◆ Assignment: Verbatim copy, images excluded: write out each record shown below.

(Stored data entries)
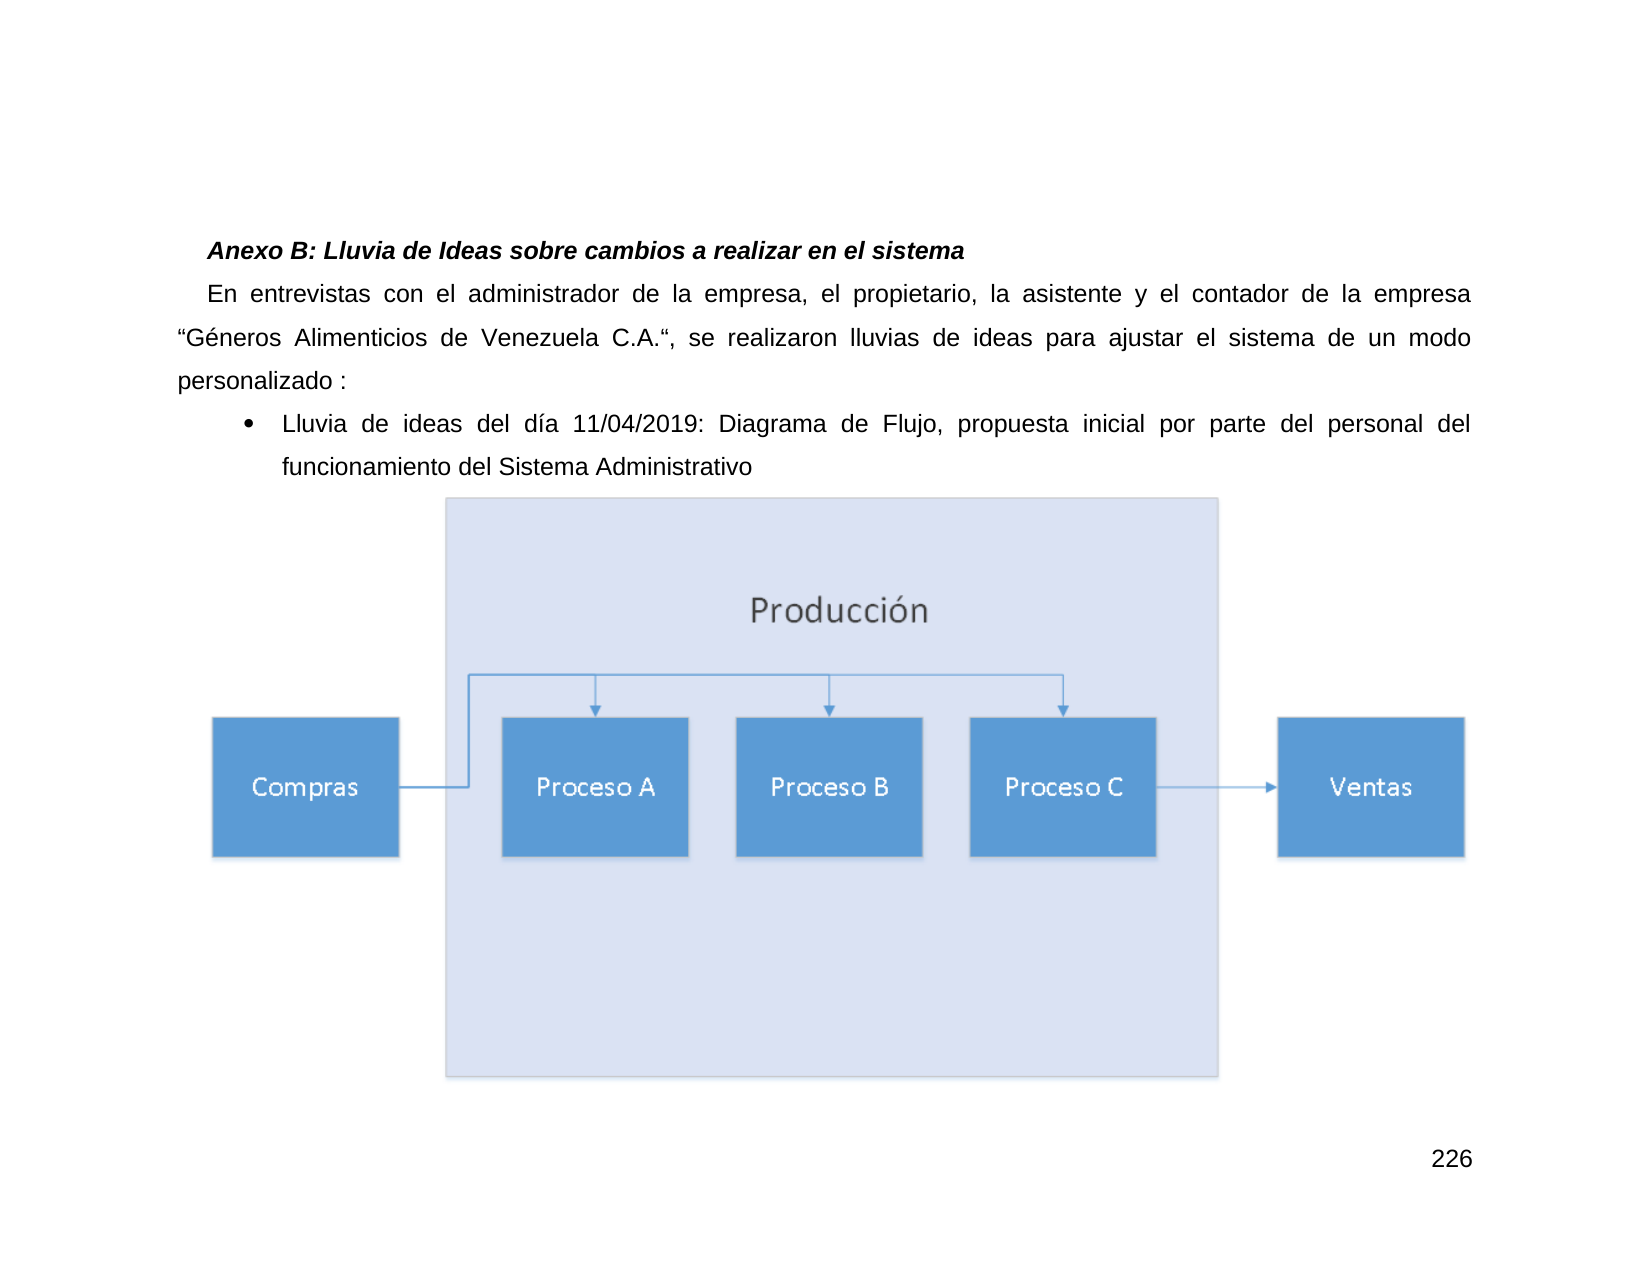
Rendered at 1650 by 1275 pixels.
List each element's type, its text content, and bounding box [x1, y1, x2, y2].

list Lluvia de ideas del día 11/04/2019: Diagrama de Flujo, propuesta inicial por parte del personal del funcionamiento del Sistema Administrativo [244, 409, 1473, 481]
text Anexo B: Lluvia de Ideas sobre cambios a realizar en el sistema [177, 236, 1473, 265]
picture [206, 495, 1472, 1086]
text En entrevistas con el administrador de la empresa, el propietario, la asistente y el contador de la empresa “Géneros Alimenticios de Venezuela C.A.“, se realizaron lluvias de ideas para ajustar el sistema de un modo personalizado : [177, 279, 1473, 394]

◆ Answer to this task:
Rendered at 1650 by 1275 pixels.
List each element's type, its text content, and bounding box [x1, y1, x2, y2].

list Lluvia de ideas del día 11/04/2019: Diagrama de Flujo, propuesta inicial por parte del personal del funcionamiento del Sistema Administrativo [244, 409, 1473, 481]
text Anexo B: Lluvia de Ideas sobre cambios a realizar en el sistema [177, 236, 1473, 265]
picture [206, 495, 1472, 1086]
text En entrevistas con el administrador de la empresa, el propietario, la asistente y el contador de la empresa “Géneros Alimenticios de Venezuela C.A.“, se realizaron lluvias de ideas para ajustar el sistema de un modo personalizado : [177, 279, 1473, 394]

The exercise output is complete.